* **TASK GOAL**
In the listing below, the answer starts at the line that has "Rendered at 1275 by 1650 pixels." and stops after the line that has "List each element's"; please repeat that part exactly and nothing more.

** GIVEN RECORDS follows **

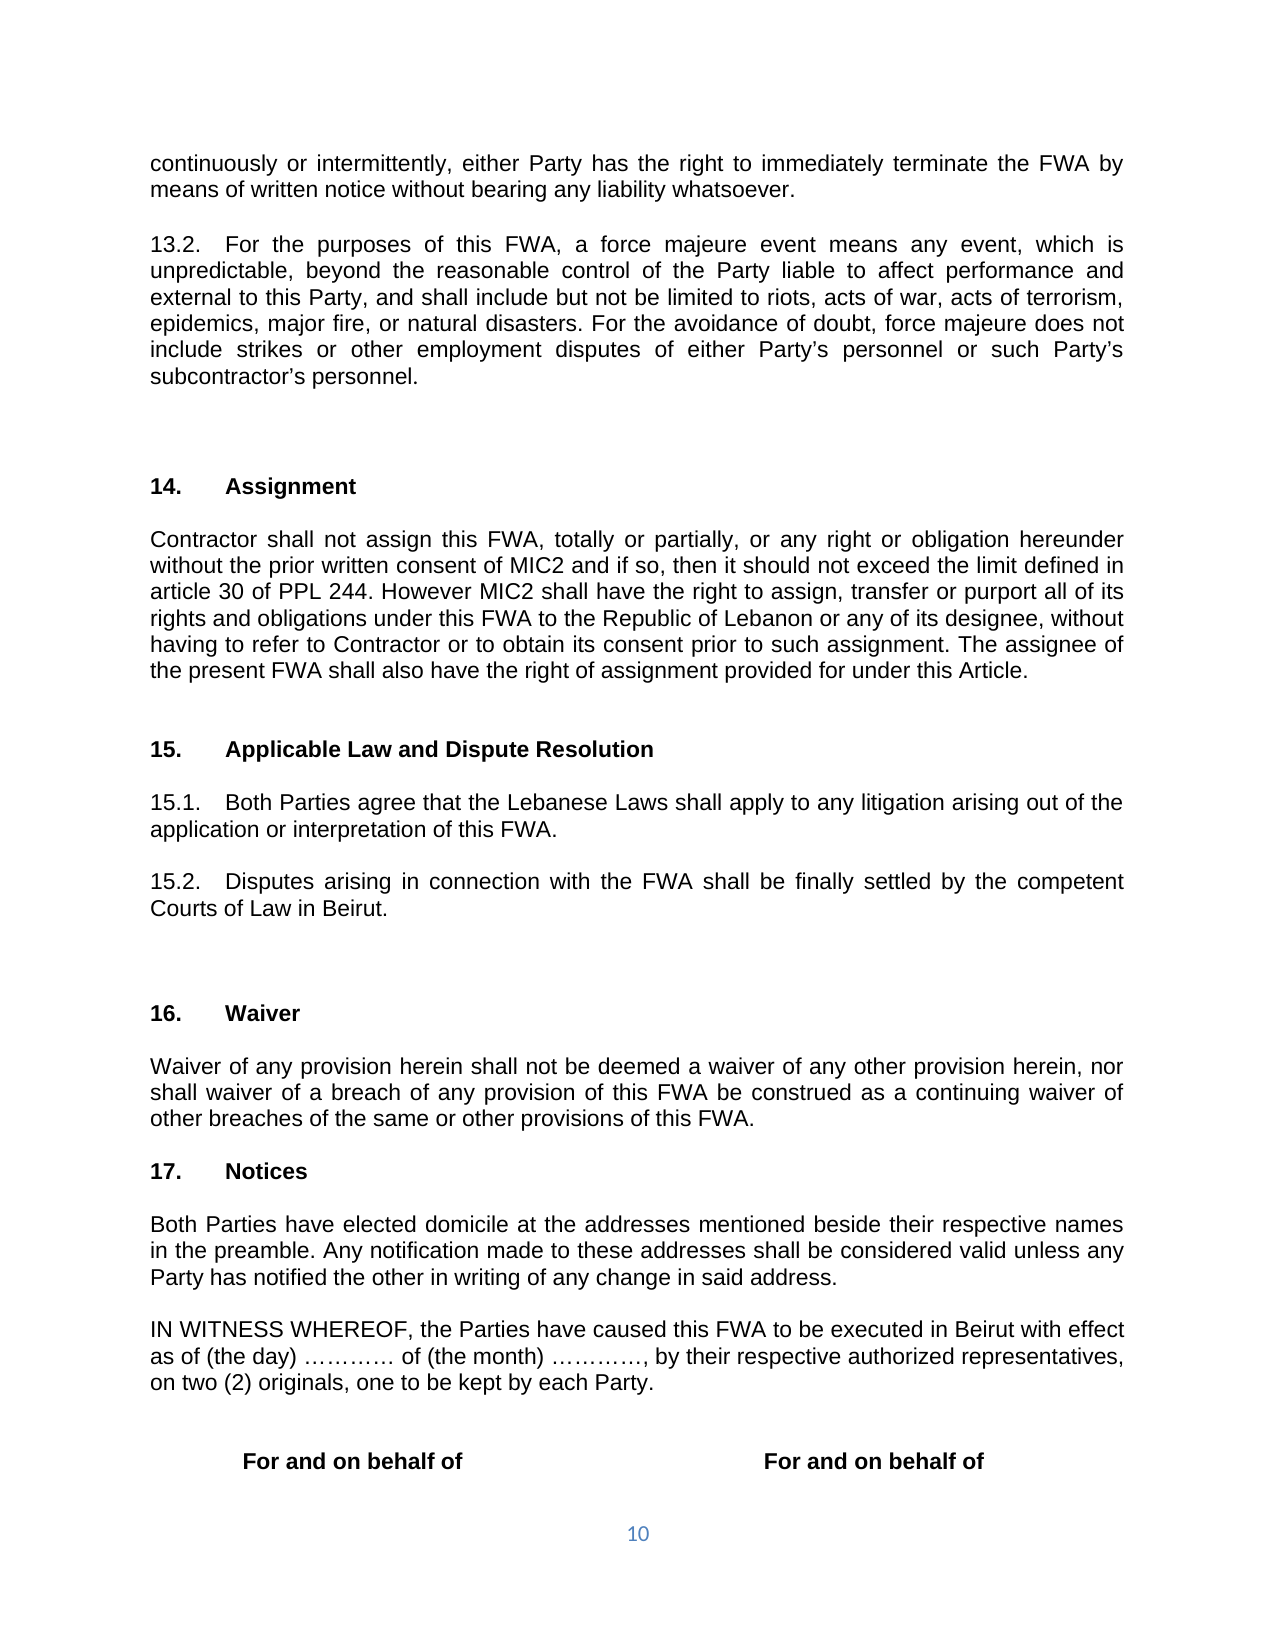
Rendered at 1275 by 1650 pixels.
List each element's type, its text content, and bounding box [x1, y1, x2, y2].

** End of GIVEN RECORDS **
** GIVEN RECORDS follows **

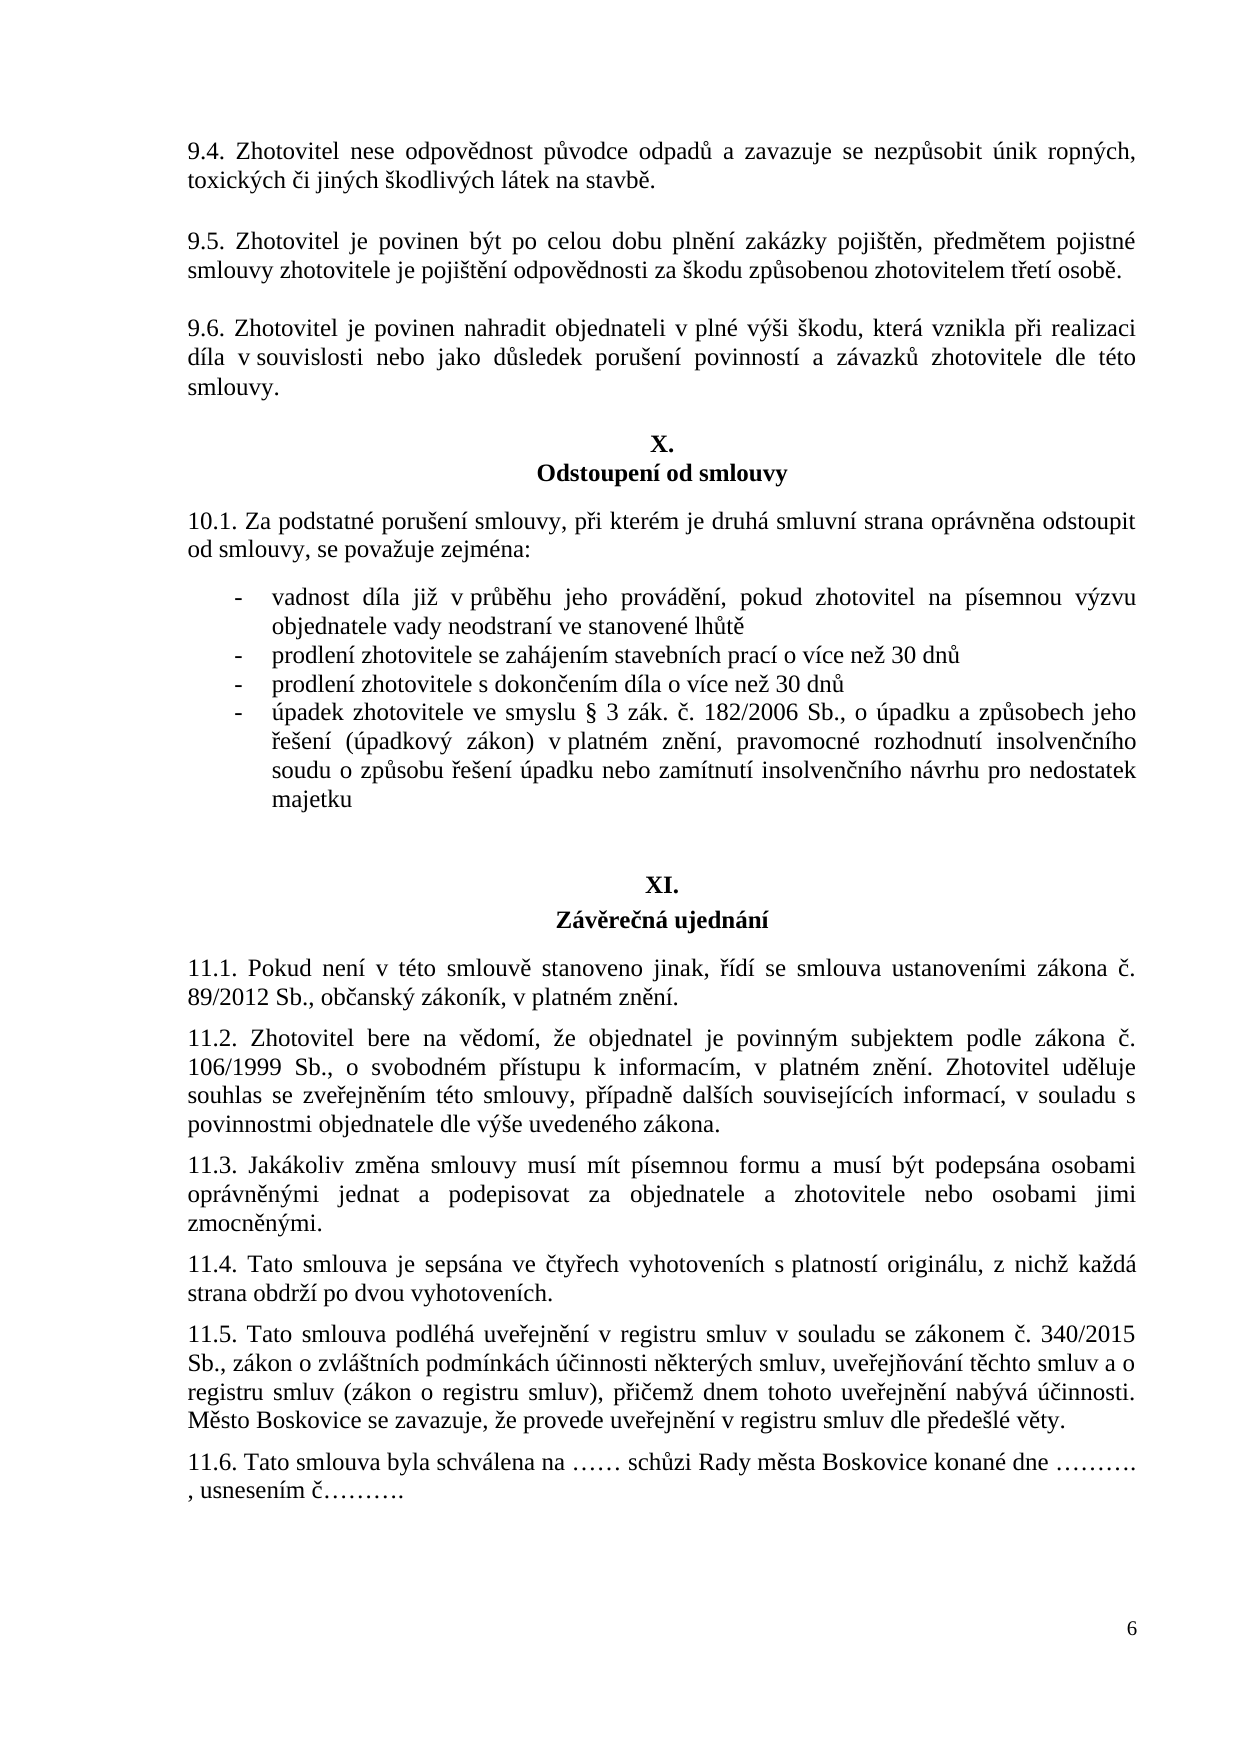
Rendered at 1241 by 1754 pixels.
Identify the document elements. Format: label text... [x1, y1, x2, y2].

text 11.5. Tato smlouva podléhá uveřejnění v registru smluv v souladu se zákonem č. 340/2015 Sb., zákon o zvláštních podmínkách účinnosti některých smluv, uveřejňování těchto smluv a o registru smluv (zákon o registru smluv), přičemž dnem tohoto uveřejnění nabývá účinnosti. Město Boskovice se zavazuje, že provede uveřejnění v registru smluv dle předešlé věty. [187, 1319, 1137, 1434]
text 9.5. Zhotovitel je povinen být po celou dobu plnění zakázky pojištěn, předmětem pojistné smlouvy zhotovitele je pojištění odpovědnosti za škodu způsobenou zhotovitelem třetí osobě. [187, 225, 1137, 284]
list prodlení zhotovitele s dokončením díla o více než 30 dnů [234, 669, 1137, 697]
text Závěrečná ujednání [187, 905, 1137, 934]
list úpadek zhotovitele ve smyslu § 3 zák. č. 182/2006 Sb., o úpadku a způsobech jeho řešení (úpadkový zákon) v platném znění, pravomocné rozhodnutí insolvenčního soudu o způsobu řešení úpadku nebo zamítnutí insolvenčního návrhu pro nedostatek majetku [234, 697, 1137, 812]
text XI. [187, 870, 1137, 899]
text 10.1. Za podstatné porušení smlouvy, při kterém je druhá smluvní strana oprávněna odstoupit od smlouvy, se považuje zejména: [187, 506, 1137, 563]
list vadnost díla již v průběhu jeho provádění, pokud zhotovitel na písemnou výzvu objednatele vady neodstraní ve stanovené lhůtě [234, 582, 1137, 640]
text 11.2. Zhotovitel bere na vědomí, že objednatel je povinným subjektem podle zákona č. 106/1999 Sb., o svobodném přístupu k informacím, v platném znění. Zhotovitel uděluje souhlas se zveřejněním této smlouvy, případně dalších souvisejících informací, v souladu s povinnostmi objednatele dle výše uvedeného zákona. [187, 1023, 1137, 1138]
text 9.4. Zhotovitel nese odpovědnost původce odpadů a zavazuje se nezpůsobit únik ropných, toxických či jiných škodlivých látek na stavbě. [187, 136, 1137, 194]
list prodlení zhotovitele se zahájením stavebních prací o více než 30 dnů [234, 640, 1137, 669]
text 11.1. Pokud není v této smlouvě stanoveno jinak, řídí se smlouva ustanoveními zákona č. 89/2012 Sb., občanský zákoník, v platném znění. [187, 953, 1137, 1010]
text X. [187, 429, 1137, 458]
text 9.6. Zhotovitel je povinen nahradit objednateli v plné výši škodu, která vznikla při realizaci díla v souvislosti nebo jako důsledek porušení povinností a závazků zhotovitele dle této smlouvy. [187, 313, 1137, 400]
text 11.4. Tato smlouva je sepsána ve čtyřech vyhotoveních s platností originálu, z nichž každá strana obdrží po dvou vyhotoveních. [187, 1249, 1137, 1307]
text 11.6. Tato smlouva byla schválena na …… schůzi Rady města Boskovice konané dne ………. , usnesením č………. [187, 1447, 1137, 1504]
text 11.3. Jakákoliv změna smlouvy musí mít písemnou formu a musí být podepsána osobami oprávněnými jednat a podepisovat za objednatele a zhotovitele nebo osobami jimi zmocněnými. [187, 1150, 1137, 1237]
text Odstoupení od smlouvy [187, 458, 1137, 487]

** End of GIVEN RECORDS **
** GIVEN RECORDS follows **

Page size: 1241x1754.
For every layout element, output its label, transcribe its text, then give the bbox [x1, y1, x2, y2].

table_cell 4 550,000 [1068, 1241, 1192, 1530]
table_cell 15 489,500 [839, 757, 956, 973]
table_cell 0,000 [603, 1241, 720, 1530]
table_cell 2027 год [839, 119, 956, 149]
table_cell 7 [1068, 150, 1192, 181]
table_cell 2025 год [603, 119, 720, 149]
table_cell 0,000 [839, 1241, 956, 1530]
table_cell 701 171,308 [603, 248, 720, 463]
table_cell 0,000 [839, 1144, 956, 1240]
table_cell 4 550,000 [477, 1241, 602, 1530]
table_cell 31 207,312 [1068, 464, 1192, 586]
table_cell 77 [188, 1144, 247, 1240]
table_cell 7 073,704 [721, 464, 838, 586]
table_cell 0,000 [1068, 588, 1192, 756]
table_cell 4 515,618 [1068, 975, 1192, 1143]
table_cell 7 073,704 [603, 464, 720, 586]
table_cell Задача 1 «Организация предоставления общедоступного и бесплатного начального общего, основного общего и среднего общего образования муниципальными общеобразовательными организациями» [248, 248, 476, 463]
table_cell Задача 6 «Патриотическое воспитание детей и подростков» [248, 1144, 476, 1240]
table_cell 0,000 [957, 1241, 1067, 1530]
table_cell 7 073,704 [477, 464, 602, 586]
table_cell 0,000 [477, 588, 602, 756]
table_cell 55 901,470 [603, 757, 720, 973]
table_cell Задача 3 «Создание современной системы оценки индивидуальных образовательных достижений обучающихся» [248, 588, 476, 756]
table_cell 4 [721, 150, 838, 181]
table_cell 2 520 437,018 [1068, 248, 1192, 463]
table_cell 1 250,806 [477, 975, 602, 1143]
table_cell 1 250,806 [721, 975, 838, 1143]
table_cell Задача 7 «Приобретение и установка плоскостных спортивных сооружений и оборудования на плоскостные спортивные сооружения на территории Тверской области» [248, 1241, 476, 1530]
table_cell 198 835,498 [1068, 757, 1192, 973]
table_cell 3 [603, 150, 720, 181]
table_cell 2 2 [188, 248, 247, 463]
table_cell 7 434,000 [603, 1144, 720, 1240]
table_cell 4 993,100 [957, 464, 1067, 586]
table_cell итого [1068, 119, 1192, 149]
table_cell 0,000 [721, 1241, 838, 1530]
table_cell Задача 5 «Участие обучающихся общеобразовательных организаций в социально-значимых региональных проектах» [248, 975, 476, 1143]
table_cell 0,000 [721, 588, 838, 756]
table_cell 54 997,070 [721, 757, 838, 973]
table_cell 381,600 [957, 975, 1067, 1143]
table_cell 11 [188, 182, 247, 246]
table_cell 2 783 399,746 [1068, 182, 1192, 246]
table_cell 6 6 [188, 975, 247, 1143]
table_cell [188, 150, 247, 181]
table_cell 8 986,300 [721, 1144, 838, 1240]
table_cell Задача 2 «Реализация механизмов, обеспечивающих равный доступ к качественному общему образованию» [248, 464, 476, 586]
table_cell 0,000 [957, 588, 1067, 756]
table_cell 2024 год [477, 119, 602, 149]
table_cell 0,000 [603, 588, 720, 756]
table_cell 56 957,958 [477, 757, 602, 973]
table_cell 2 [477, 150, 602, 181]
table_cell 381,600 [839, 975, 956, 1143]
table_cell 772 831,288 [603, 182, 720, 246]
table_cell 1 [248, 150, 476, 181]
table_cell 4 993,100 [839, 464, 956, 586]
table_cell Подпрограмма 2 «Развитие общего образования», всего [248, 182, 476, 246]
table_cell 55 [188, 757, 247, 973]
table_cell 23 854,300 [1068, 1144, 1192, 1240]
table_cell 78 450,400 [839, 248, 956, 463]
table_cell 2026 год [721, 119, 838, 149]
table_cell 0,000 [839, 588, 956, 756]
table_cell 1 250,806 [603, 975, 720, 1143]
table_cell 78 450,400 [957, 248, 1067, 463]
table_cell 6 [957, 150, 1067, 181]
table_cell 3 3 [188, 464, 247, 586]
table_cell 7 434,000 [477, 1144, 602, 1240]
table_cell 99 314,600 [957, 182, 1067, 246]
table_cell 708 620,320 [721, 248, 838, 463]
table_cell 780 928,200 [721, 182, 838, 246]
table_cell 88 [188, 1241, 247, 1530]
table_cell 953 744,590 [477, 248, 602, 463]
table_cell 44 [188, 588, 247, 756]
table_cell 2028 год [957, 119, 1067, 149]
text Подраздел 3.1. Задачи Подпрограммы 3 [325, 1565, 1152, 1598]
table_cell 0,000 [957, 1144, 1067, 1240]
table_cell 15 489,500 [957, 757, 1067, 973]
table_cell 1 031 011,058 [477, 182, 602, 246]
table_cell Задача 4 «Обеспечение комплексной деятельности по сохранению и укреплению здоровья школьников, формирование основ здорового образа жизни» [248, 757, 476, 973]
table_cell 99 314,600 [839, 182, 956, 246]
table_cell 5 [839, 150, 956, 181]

** End of GIVEN RECORDS **

* **OUTPUT FOR THIS EXERCISE**
Rendered at 1275 by 1650 pixels.
List each element's type, its text content, and bounding box [x1, y1, x2, y2].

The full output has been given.